---- Available records

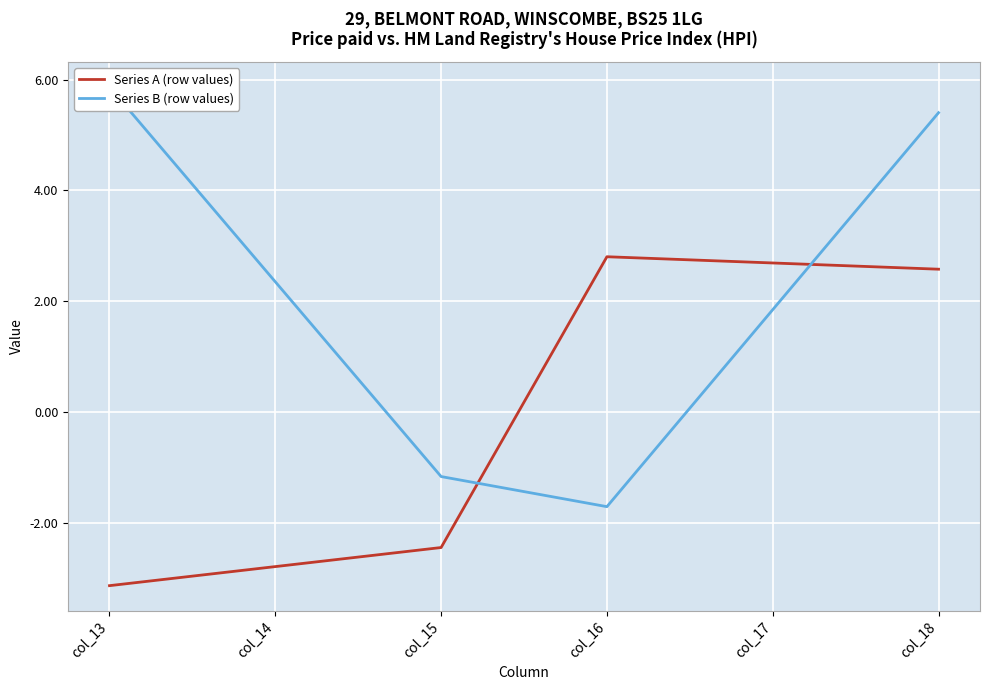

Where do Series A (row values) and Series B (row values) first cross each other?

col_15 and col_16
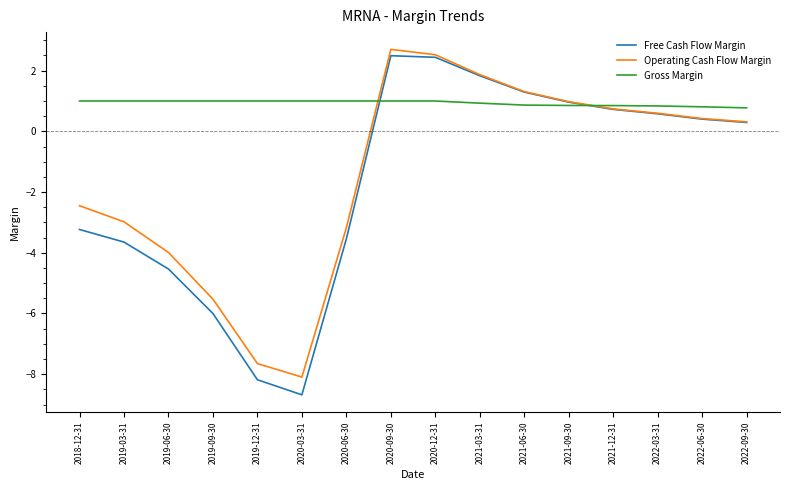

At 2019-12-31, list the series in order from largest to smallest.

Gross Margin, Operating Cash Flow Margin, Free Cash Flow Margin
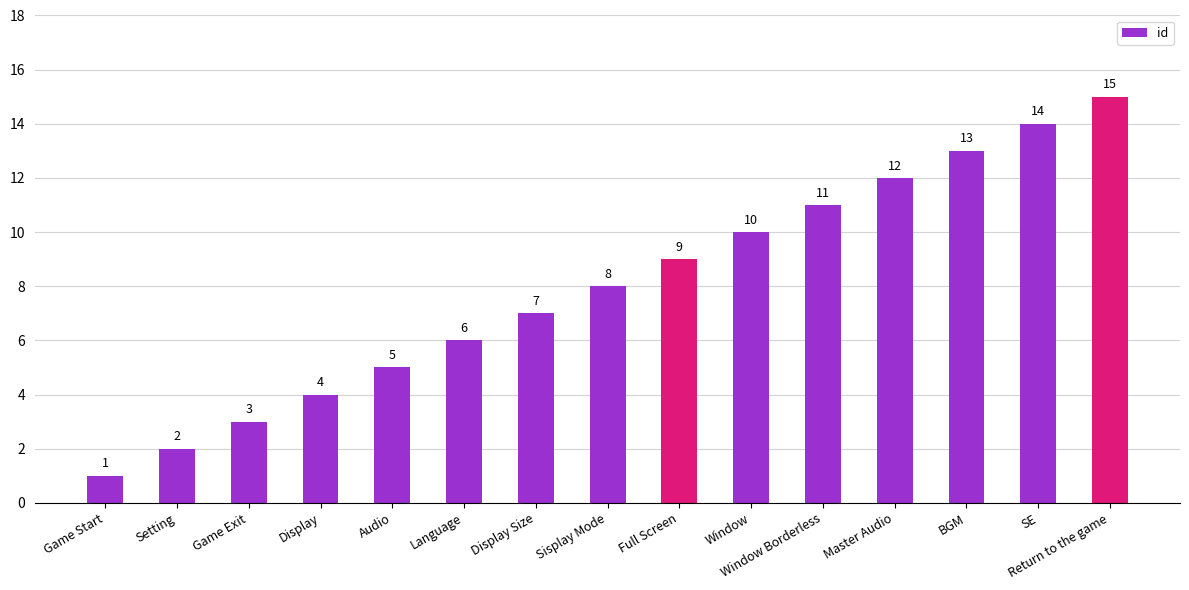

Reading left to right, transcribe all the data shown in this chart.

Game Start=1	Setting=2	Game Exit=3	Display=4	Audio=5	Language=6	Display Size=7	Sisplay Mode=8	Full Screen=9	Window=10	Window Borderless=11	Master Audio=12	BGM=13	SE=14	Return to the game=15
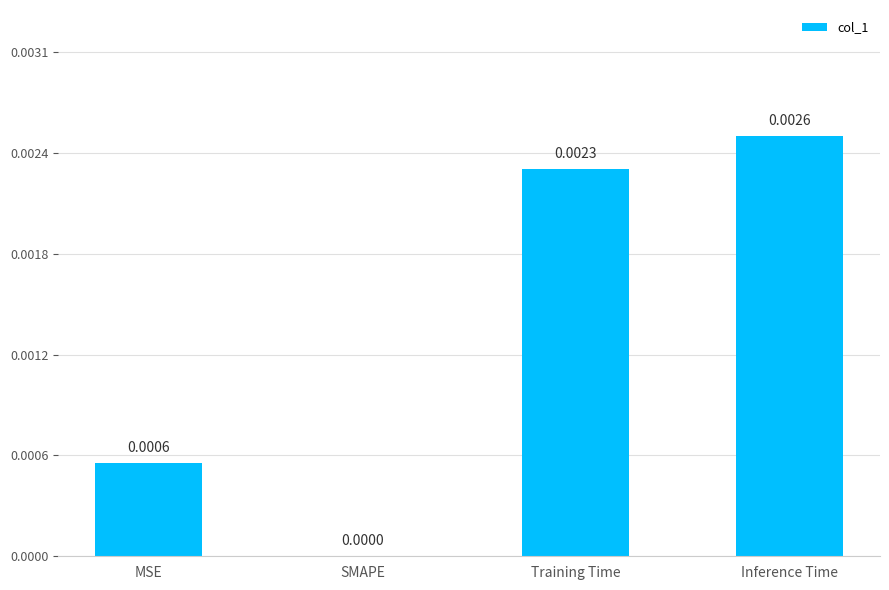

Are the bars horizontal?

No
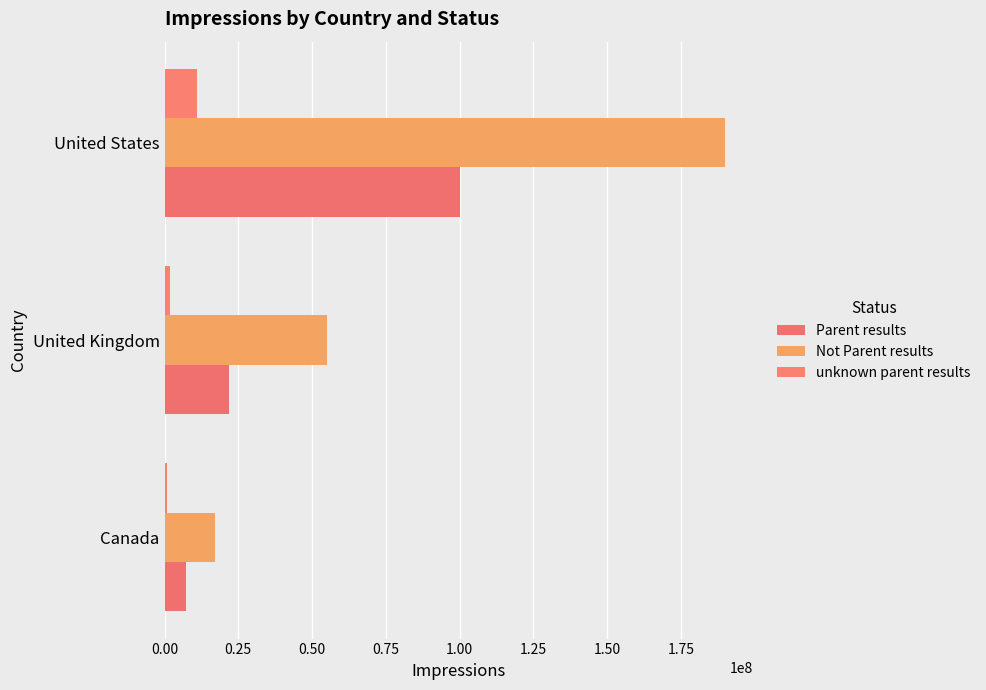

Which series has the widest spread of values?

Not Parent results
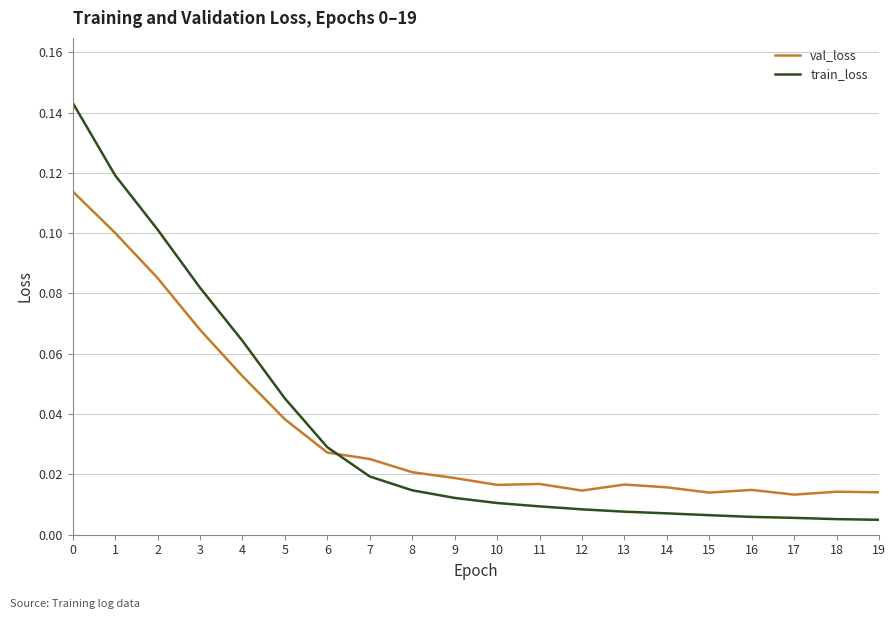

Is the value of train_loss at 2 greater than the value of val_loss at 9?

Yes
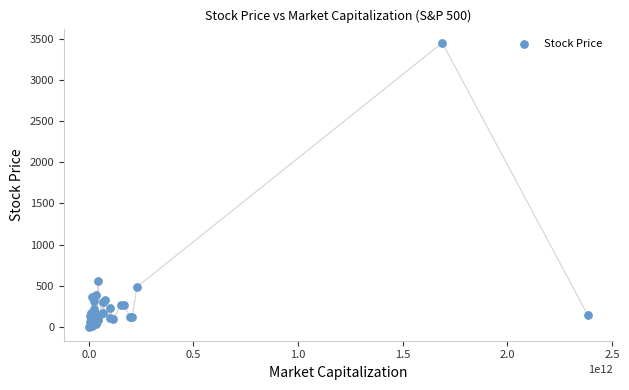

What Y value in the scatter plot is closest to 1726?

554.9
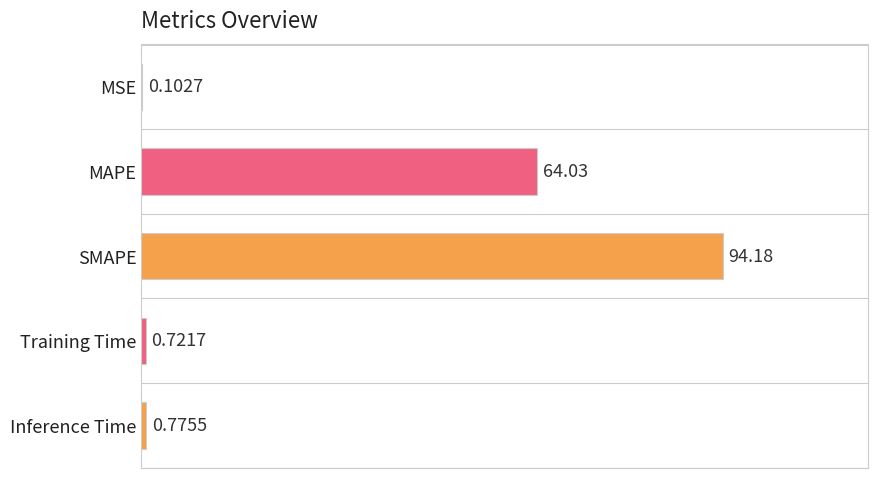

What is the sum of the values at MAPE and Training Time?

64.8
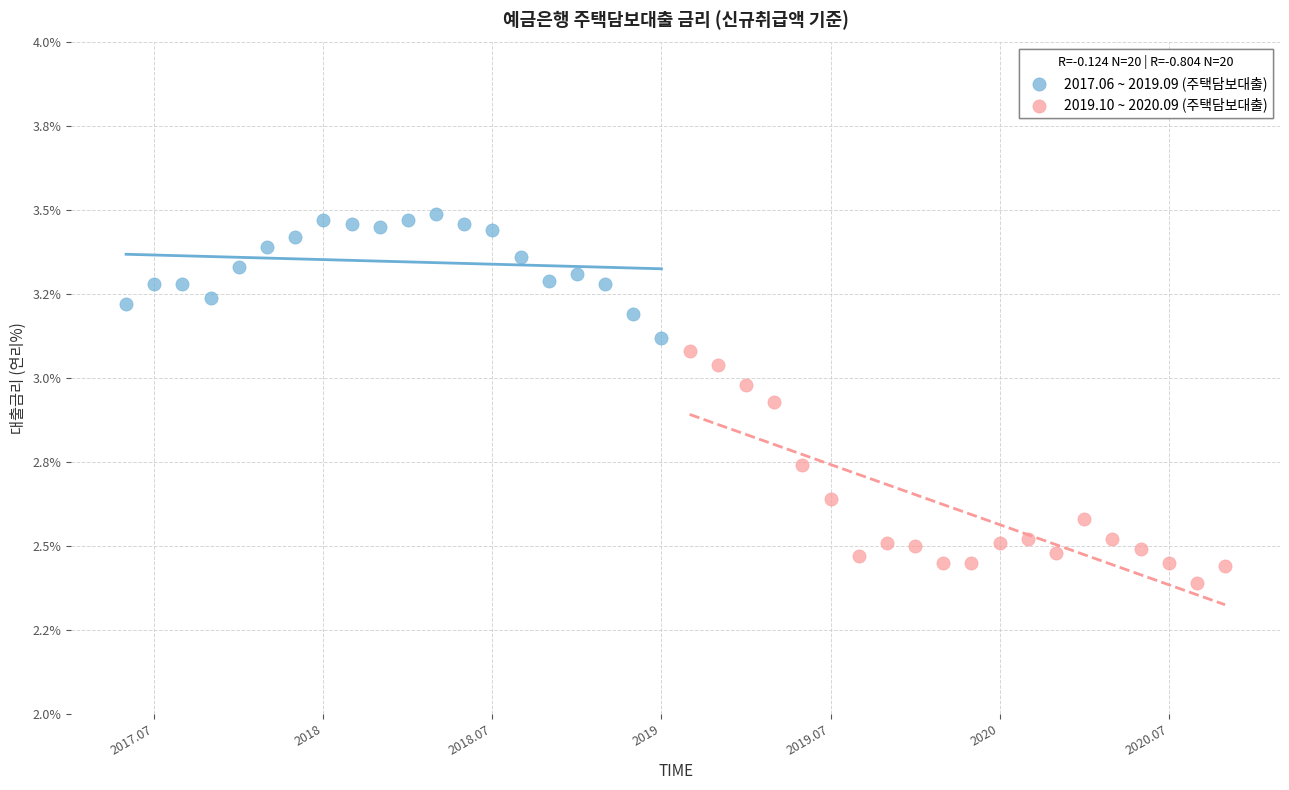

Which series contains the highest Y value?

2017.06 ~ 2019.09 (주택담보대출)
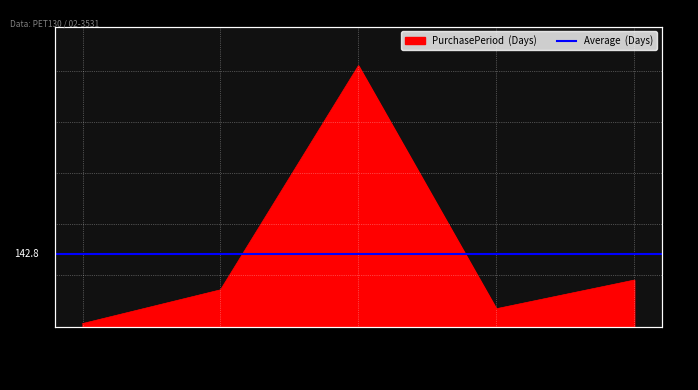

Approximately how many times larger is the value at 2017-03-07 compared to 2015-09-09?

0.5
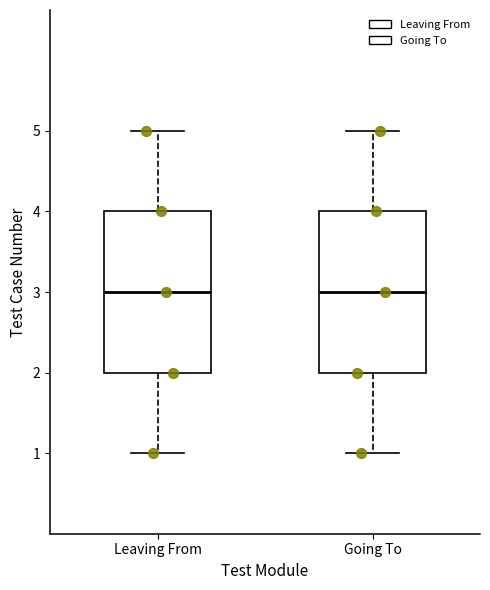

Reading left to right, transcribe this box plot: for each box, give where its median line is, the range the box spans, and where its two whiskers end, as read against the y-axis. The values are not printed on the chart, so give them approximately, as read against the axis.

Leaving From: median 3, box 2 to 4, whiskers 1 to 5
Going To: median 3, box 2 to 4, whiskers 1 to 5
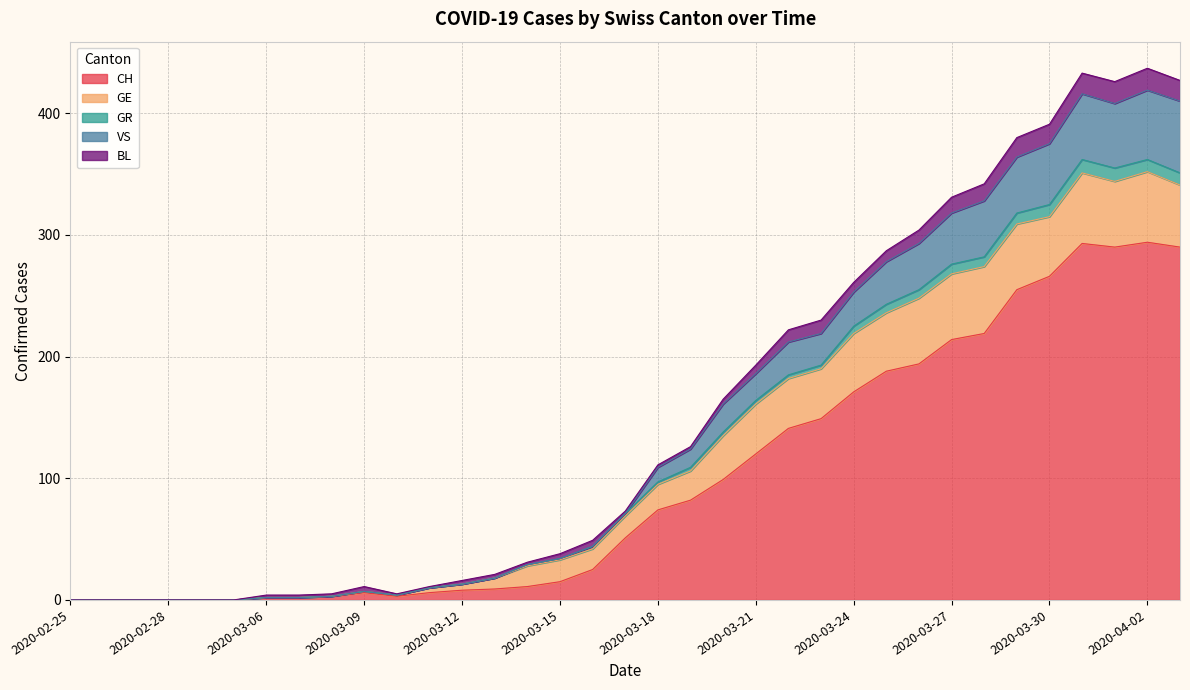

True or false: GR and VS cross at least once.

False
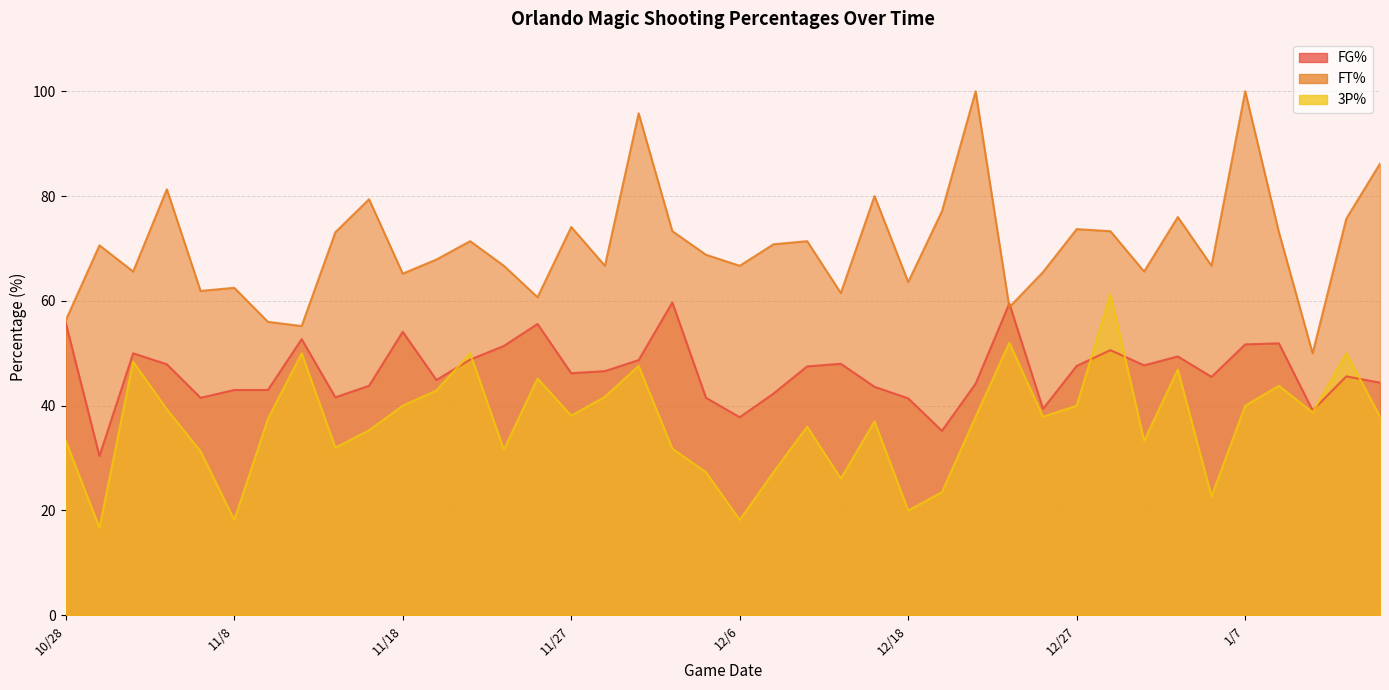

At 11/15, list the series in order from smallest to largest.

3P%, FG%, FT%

--------

Activity. Edit the lines above so that every "list the series in order" becomes "rank the series", and reproduce all of them with nothing else altered. Leave out the pictures.

Result of this exercise.
Where do Series A (row values) and Series B (row values) first cross each other?

col_15 and col_16

At 2019-12-31, rank the series from largest to smallest.

Gross Margin, Operating Cash Flow Margin, Free Cash Flow Margin

Reading left to right, transcribe all the data shown in this chart.

Game Start=1	Setting=2	Game Exit=3	Display=4	Audio=5	Language=6	Display Size=7	Sisplay Mode=8	Full Screen=9	Window=10	Window Borderless=11	Master Audio=12	BGM=13	SE=14	Return to the game=15

Are the bars horizontal?

No

Which series has the widest spread of values?

Not Parent results

Is the value of train_loss at 2 greater than the value of val_loss at 9?

Yes

What Y value in the scatter plot is closest to 1726?

554.9

What is the sum of the values at MAPE and Training Time?

64.8

Which series contains the highest Y value?

2017.06 ~ 2019.09 (주택담보대출)

Approximately how many times larger is the value at 2017-03-07 compared to 2015-09-09?

0.5

Reading left to right, transcribe this box plot: for each box, give where its median line is, the range the box spans, and where its two whiskers end, as read against the y-axis. The values are not printed on the chart, so give them approximately, as read against the axis.

Leaving From: median 3, box 2 to 4, whiskers 1 to 5
Going To: median 3, box 2 to 4, whiskers 1 to 5

True or false: GR and VS cross at least once.

False

At 11/15, rank the series from smallest to largest.

3P%, FG%, FT%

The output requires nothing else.